Hiçbir kişiliği olmayan uygarlık kelimesi "medeniyet"i unutturamadıysa da, zamanla bayağı geniş bir kullanım alanı kazandı. Bunun nedeni, "uygarlık"ın çok beğenilmesi değil, Arapça kelimelerden sakınarak yazmaya özen gösteren titiz yazarların yeni Türkçe söz dağarcığı içinde Arapça kelimelerin —bu arada "medeniyet"in— kelime seçimindeki, cümle dizilişlerindeki iç tutarlığı bozmasıdır. Dokuz Türkçe kelime kullandıktan sonra, onuncu kelimede Arapçaya dönmek kulak tırmalıyor.
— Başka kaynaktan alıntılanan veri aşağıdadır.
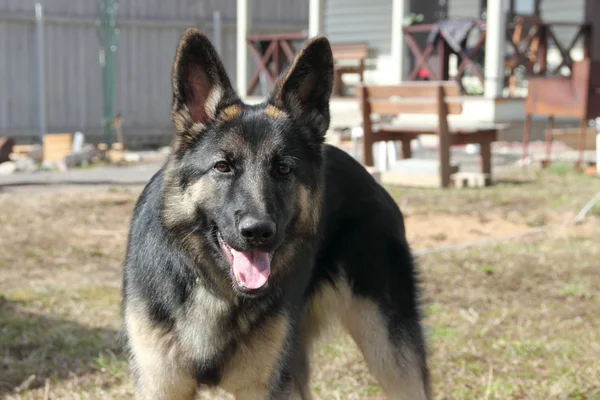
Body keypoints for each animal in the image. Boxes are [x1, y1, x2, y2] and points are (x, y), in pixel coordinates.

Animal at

Köklü bir kelime olan "medeniyet"i konuşma dilinde tercih etsem bile, yazı dilinde uygarlık kelimesini ben de bu yüzden birçok kez kullanmışımdır; bundan sonra da istemeye istemeye kullanacağım. Eski bir kelimenin her türlü kullanımı, yan anlamları, mecazları, çağrışımları o kelimenin yerini alması istenen yeni bir kelimenin içine bir anda boca edilemiyor. "Medeni"nin de ikincil anlamları var Türkçede. Söz gelimi, "medeni insan" yerine, dili zorlayıp "uygar insan" diyebilenler çıkıyor, ama daha çok yazı dilinde. "Medeni cesaret" yerine "uygar cesaret" diyene rastlamadım henüz. Kaba, görgüsüz anlamına da gelen "medeniyetsiz" yerine "uygarlıksız" diyemiyoruz, "uygarlıktan yoksun" desek de aynı anlamı vermez. Bu gibi kullanışsızlıkları çoğaltabiliriz. Uygarlık kelimesi dile gireli doksan yıla yakın zaman geçmiş, geldiği yer burası...
Türkçe kökenli olmayan bir kelime için Türkçe ya da Türkçe görünümlü kelimeler türetilir ya da teklif edilirken göz önüne alınmayan bir nokta var. Birçok örnekte görmüşüzdür ki, yeni kelime icat edilirken eski kelimenin sadece birincil, en yaygın anlamı göz önünde tutuluyor. Eski kelimenin bütün bağlamları, yan anlamları, mecazları, kalıplaşmış deyimlerde geçip geçmediği dikkate alınmıyor. Bu gibi kelimeleri ortaya sürenler şu soruya cevap vermek zorundadırlar: teklif ettiğiniz, türettiğiniz yeni kelimenin tutması uğruna eski kelimenin bütün bir "çevre"sini gözden çıkarmaya gönlünüz razı mıdır?